How does someone who resisted Western culture come to embrace it? How does another person once infatuated with Westernization come to oppose it? Bit by bit. One piece at a time, over time.

• “Pretty Lady,” meanwhile, has a foreign sailor singing to a young woman in her garden when he passes her house. When I saw the play performed, this song was, musically, absolutely beautiful, with some of the most gorgeous singing in the whole production; yet the attitude betrayed by the lyrics is vile. “Give a lonely sailor half an hour,” and then he’ll go away without a care how his temporary pleasure affects the rest of your life, blissfully ignorant even of what it could mean in your culture. His vulgar proposition would’ve been offensive enough in 1850s America but was utterly unthinkable in 1850s Japan: this respectable young woman is not a prostitute, but he speaks to her like one. I suspect we’re meant to recall a line from the earlier song “Welcome to Kanagawa” noting that seabirds don’t know the difference between pine and bamboo.

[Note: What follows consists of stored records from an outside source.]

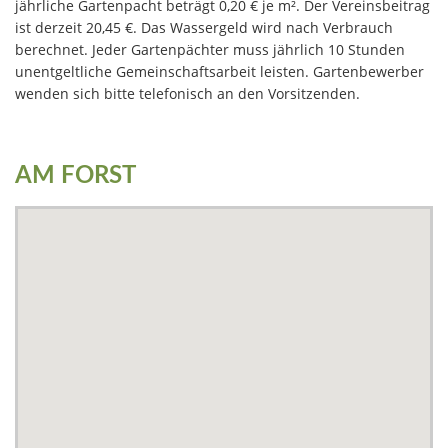
jährliche Gartenpacht beträgt 0,20 € je m². Der Vereinsbeitrag
ist derzeit 20,45 €. Das Wassergeld wird nach Verbrauch
berechnet. Jeder Gartenpächter muss jährlich 10 Stunden
unentgeltliche Gemeinschaftsarbeit leisten. Gartenbewerber
wenden sich bitte telefonisch an den Vorsitzenden.
AM FORST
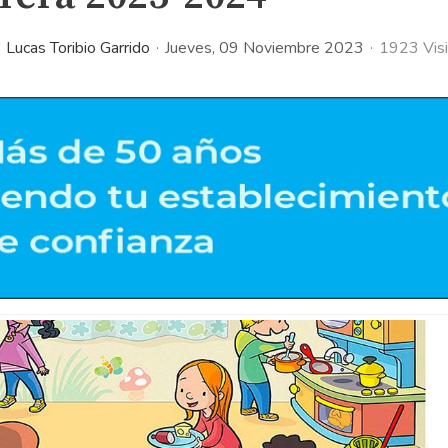
Lucas Toribio Garrido
Jueves, 09 Noviembre 2023
1923 Visi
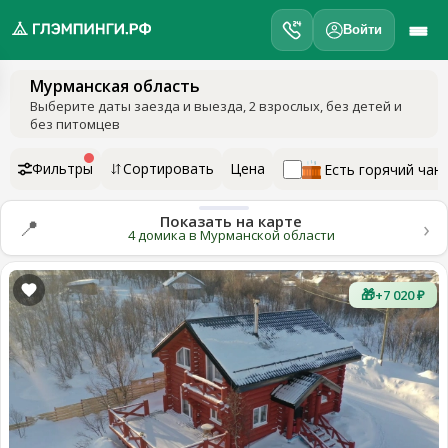
Войти
Мурманская область
обро
Выберите даты заезда и выезда
, 2 взрослых, без детей и
ожаловать
без питомцев
а
лэмпинги.рф
Фильтры
Сортировать
Цена
Есть горячий чан
️
Показать на карте
›
📍
Мои
4 домика в Мурманской области
поездки
🎁
+7 020 ₽
Избранное
Подарочные
💝
сертификаты
О
нас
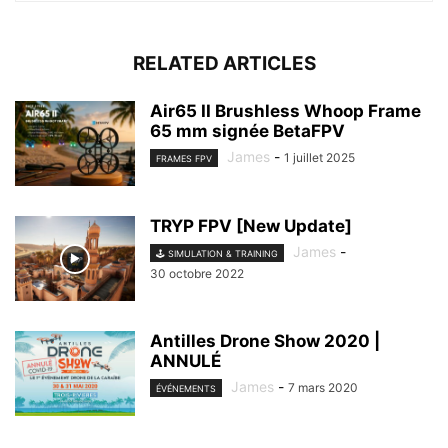
RELATED ARTICLES
Air65 II Brushless Whoop Frame
65 mm signée BetaFPV
James
-
1 juillet 2025
FRAMES FPV
TRYP FPV [New Update]
James
-
🕹️ SIMULATION & TRAINING
30 octobre 2022
Antilles Drone Show 2020 |
ANNULÉ
James
-
7 mars 2020
ÉVÉNEMENTS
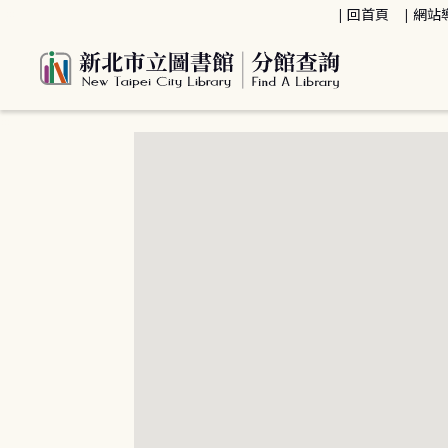
:::
回首頁
網站
:::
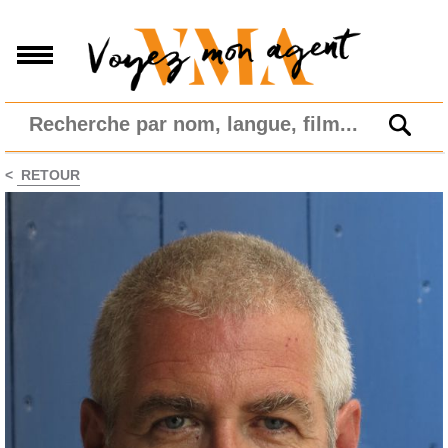
<
RETOUR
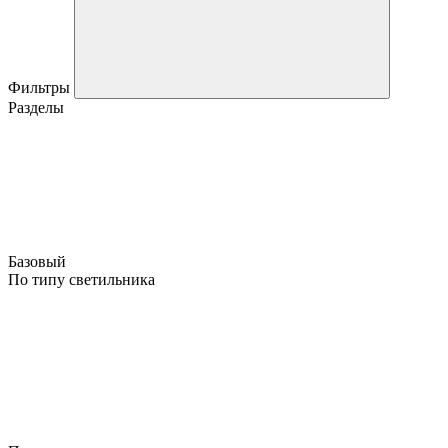
Фильтры
Разделы
Базовый
По типу светильника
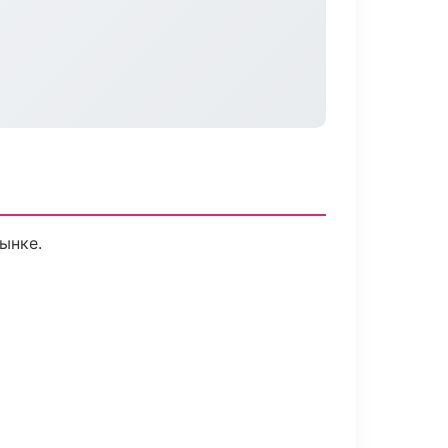
рынке.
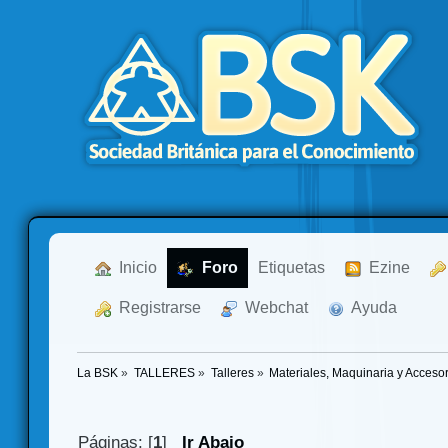
  Inicio
  Foro
Etiquetas
  Ezine
  Registrarse
  Webchat
  Ayuda
La BSK
»
TALLERES
»
Talleres
»
Materiales, Maquinaria y Acceso
Páginas: [
1
]
Ir Abajo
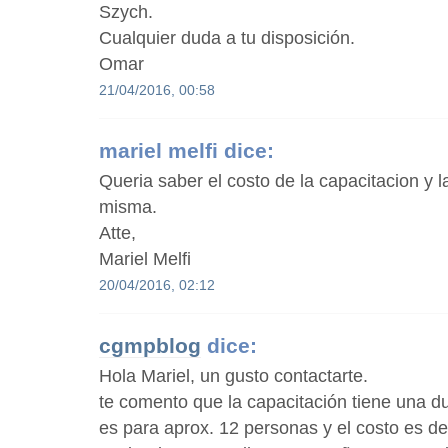
Szych.
Cualquier duda a tu disposición.
Omar
21/04/2016, 00:58
mariel melfi
dice:
Queria saber el costo de la capacitacion y l
misma.
Atte,
Mariel Melfi
20/04/2016, 02:12
cgmpblog
dice:
Hola Mariel, un gusto contactarte.
te comento que la capacitación tiene una du
es para aprox. 12 personas y el costo es de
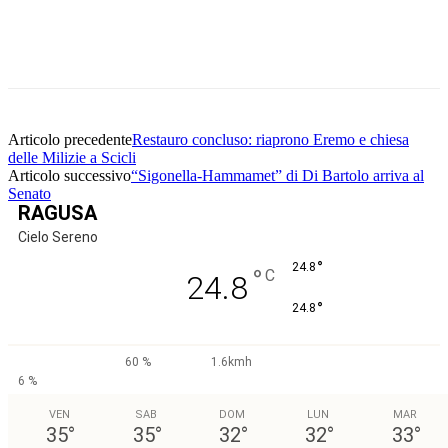
Facebook
Twitter
Pinterest
WhatsApp
Articolo precedente
Restauro concluso: riaprono Eremo e chiesa
delle Milizie a Scicli
Articolo successivo
“Sigonella-Hammamet” di Di Bartolo arriva al
Senato
RAGUSA
Cielo Sereno
°
24.8
°
C
24.8
°
24.8
60 %
1.6kmh
6 %
VEN
SAB
DOM
LUN
MAR
35
°
35
°
32
°
32
°
33
°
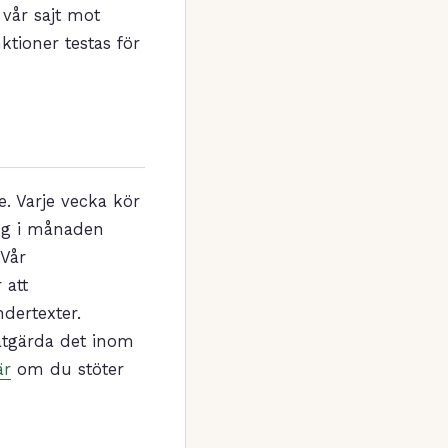
 vår sajt mot
ktioner testas för
e. Varje vecka kör
ng i månaden
Vår
 att
ndertexter.
 åtgärda det inom
är
om du stöter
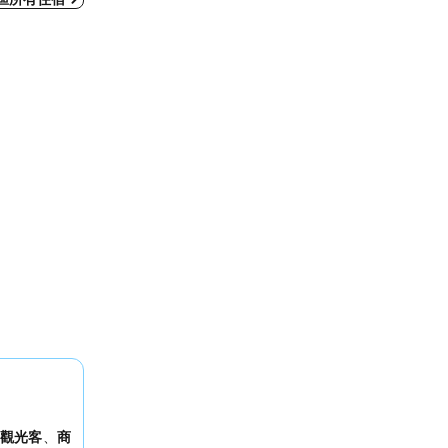
觀光客
、
商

• The final song, “Next,” glides over history into the 1970s, when Pacific Overtures first opened. It uses a series of quick, trivia-style statements to illustrate the radical change in Japan from the conditions described at the start of the musical. Japan was isolated; now it competes aggressively in global markets. Japan was pre-industrial; now it’s one of the most technologically advanced places on earth. A country that was forced to join the world economy now thrives near the top of it, in some ways surpassing the nation that bullied it into being there. (Japanese cars sold in Detroit, for instance.)

It’s interesting what’s left out here, though: in between the time of the story and the time the musical was produced, Japan shaped itself into a global military power, capable of conquering other countries and threatening world stability; then, after World War II, the U.S. forced Japan to give up its military. After compelling Japan to modernize, the Western world reversed that particular element of Japan’s modernization.

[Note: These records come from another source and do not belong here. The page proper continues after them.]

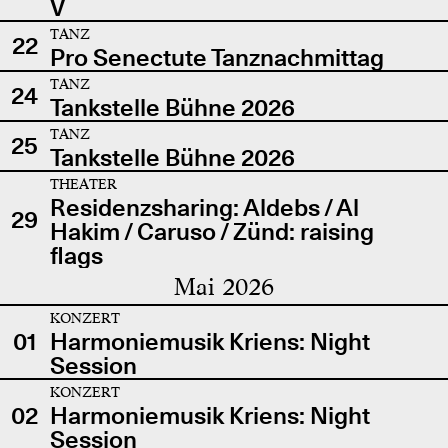
V
TANZ
22
Pro Senectute Tanznachmittag
TANZ
24
Tankstelle Bühne 2026
TANZ
25
Tankstelle Bühne 2026
THEATER
Residenzsharing: Aldebs / Al
29
Hakim / Caruso / Zünd: raising
flags
Mai 2026
KONZERT
01
Harmoniemusik Kriens: Night
Session
KONZERT
02
Harmoniemusik Kriens: Night
Session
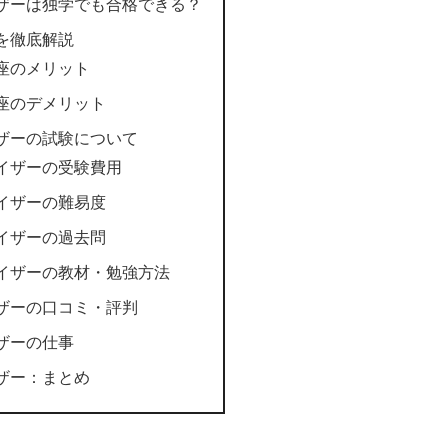
ザーは独学でも合格できる？
を徹底解説
座のメリット
座のデメリット
ザーの試験について
イザーの受験費用
イザーの難易度
イザーの過去問
イザーの教材・勉強方法
ザーの口コミ・評判
ザーの仕事
ザー：まとめ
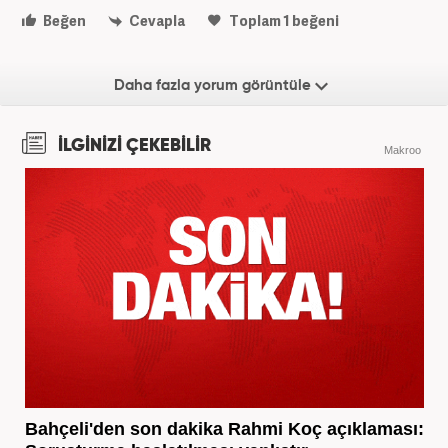
Beğen
Cevapla
Toplam
1
beğeni
Daha fazla yorum görüntüle
İLGİNİZİ ÇEKEBİLİR
Makroo
Bahçeli'den son dakika Rahmi Koç açıklaması:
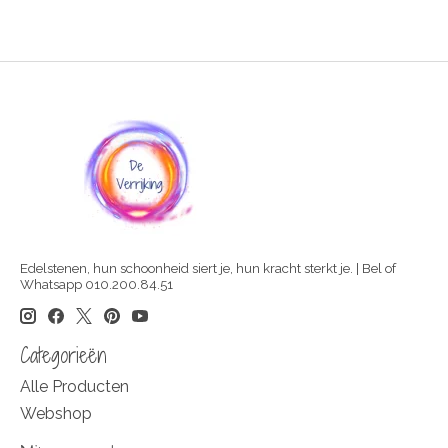
Edelstenen, hun schoonheid siert je, hun kracht sterkt je. | Bel of
Whatsapp 010.200.84.51
Categorieën
Alle Producten
Webshop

• I don’t know how significant it is that the musical was first performed in 1976, the Bicentennial year of the United States. A musical isn’t written in a day, and the uncertainties of funding and production mean creators might not have much control over when a work is finally put on stage. But at a moment when the U.S. was waving flags and cheering freedom, putting “Bicentennial Minutes” on TV, and celebrating an entire year like it was the Fourth of July, here was this Broadway production pointing to one of those times in the country’s past when the U.S. didn’t respect other people’s freedom or right to self-determination because economic gain seemed more important.

And acted without any idea what the long-term consequences would be.